ADDRESS OF PRESIDENT ROOSEVELT
AT CHAUTAUQUA, NEW YORK,
AUGUST 11, 1905
WASHINGTON
GOVERNMENT PRINTING OFFICE
1905
To-day I wish to speak to you on one feature of our national foreign policy and one feature of our national domestic policy.
The Monroe Doctrine is not a part of international law. But it is the fundamental feature of our entire foreign policy so far as the Western Hemisphere is concerned, and it has more and more been meeting with recognition abroad. The reason why it is meeting with this recognition is because we have not allowed it to become fossilized, but have adapted our construction of it to meet the growing, changing needs of this hemisphere. Fossilization, of course, means death, whether to an individual, a government, or a doctrine.
It is out of the question to claim a right and yet shirk the responsibility for exercising that right. When we announce a policy such as the Monroe Doctrine we thereby commit ourselves to accepting the consequences of the policy, and these consequences from time to time alter.

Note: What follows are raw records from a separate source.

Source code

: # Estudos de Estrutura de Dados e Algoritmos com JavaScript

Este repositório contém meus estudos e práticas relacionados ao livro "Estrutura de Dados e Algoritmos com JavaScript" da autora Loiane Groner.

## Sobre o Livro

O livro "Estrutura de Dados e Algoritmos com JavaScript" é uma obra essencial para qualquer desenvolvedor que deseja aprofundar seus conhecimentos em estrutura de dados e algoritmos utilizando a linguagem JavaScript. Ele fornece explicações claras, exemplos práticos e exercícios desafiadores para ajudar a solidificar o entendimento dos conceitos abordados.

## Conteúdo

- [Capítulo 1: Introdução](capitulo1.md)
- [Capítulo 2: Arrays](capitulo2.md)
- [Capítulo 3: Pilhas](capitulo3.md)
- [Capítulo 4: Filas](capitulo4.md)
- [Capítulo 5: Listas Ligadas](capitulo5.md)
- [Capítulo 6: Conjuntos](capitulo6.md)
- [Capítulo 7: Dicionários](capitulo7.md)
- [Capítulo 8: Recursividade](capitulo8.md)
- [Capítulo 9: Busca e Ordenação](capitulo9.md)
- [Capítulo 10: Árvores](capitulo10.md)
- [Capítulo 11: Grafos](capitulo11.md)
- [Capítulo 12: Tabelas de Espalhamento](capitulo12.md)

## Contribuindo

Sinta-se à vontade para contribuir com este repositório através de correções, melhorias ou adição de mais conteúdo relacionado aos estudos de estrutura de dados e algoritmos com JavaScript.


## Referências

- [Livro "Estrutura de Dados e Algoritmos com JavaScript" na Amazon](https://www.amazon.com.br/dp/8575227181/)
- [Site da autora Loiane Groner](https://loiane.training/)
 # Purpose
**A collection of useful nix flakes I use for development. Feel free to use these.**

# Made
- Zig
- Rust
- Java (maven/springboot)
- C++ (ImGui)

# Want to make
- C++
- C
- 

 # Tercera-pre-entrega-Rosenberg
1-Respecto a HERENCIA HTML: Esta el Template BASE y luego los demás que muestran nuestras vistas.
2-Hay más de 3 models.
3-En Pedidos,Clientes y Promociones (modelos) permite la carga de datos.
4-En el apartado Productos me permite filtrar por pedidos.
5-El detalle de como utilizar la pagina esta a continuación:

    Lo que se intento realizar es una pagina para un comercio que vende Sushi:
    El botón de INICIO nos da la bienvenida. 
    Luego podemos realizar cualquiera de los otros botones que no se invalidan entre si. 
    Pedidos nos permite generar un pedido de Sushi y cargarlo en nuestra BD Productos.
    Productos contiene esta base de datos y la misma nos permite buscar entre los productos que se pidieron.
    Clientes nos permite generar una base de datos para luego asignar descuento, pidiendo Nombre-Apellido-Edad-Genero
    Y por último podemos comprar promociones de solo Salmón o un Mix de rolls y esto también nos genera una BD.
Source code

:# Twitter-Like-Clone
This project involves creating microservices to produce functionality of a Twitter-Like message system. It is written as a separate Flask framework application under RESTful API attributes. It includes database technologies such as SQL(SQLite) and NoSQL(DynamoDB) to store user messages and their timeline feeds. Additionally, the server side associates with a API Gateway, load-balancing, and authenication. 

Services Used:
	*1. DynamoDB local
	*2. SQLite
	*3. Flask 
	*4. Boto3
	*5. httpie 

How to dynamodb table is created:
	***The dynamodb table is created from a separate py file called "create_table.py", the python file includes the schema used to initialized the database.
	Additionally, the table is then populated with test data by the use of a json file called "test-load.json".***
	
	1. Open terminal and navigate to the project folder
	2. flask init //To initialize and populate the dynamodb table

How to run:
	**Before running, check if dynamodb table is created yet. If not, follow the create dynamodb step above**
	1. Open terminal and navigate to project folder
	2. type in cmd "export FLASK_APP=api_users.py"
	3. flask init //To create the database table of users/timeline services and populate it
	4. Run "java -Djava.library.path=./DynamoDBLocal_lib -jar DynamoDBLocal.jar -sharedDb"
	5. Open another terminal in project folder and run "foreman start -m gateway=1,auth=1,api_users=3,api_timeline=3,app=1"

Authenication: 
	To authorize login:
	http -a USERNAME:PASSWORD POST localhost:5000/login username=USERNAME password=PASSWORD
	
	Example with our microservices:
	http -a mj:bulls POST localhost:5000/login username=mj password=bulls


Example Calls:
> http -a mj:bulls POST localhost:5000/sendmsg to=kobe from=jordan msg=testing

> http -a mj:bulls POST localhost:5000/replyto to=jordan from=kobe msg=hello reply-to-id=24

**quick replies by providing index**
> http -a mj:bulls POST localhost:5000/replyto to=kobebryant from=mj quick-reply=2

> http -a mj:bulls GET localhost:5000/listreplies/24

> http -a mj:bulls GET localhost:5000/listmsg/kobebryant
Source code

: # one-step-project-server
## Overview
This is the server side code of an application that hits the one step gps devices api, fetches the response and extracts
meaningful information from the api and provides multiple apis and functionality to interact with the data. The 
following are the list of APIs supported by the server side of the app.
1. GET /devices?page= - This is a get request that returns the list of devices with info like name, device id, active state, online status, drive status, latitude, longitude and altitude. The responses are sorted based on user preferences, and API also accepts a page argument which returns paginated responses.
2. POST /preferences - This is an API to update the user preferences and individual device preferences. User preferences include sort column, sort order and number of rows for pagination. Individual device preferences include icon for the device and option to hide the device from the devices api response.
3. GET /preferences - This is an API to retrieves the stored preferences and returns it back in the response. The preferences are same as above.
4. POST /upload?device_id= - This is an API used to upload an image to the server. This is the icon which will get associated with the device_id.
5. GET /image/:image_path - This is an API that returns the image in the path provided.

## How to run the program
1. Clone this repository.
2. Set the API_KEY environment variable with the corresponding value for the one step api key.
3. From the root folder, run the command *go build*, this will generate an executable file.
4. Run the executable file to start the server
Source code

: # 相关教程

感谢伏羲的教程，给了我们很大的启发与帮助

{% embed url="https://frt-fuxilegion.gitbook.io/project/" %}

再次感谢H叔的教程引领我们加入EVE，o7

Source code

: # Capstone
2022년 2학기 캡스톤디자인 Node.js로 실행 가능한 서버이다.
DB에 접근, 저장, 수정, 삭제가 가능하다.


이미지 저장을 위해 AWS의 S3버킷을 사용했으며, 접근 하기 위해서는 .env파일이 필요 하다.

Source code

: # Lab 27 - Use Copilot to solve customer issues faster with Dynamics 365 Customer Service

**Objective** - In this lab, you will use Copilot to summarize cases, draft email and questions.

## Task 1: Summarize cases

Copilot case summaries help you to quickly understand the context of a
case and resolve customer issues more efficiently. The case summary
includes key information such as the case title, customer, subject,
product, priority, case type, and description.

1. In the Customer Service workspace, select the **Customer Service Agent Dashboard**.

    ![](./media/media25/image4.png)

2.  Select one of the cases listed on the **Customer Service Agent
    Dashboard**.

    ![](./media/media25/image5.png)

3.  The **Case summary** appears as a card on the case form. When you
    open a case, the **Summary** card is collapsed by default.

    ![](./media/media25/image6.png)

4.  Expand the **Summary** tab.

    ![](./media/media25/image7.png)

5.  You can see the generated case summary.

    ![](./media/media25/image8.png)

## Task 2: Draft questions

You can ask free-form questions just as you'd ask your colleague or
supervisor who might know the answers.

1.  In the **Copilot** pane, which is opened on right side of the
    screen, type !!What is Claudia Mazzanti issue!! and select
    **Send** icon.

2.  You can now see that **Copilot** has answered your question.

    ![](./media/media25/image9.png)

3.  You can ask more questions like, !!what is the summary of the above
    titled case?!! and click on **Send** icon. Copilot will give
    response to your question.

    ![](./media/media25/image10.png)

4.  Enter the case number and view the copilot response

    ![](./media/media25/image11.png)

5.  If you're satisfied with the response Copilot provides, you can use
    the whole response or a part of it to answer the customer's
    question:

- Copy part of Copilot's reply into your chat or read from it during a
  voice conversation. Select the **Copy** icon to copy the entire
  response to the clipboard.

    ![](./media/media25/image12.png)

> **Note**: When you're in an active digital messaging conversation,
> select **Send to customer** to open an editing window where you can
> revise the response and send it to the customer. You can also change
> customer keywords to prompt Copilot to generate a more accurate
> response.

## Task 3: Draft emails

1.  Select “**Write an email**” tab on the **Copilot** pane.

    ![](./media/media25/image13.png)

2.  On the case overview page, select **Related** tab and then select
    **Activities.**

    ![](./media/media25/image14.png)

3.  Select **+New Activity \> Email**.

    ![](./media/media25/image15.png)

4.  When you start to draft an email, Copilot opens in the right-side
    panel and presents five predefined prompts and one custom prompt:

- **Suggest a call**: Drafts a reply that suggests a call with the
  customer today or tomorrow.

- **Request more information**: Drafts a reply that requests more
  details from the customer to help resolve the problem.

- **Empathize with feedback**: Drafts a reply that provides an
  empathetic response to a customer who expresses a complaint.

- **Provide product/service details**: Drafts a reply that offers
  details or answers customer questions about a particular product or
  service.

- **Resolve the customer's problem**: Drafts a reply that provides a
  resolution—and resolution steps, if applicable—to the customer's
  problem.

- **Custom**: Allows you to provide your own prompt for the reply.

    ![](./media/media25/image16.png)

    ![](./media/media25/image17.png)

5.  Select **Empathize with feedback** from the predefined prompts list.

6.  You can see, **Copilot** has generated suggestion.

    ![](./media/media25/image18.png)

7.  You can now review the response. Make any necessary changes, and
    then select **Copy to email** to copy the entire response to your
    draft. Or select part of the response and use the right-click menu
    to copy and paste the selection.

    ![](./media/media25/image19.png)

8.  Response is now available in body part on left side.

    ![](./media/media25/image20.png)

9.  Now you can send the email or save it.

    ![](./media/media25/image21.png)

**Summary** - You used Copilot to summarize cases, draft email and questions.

Let us look for a moment at what the Monroe Doctrine really is. It forbids the territorial encroachment of non-American powers on American soil. Its purpose is partly to secure this Nation against seeing great military powers obtain new footholds in the Western Hemisphere, and partly to secure to our fellow-republics south of us the chance to develop along their own lines without being oppressed or conquered by non-American powers. As we have grown more and more powerful our advocacy of this doctrine has been received with more and more respect; but what has tended most to give the doctrine standing among the nations is our growing willingness to show that we not only mean what we say and are prepared to back it up, but that we mean to recognize our obligations to foreign peoples no less than to insist upon our own rights.
We can not permanently adhere to the Monroe Doctrine unless we succeed in making it evident in the first place that we do not intend to treat it in any shape or way as an excuse for aggrandizement on our part at the expense of the republics to the south of us; second, that we do not intend to permit it to be used by any of these republics as a shield to protect that republic from the consequences of its own misdeeds against foreign nations; third, that inasmuch as by this doctrine we prevent other nations from interfering on this side of the water, we shall ourselves in good faith try to help those of our sister republics, which need such help, upward toward peace and order.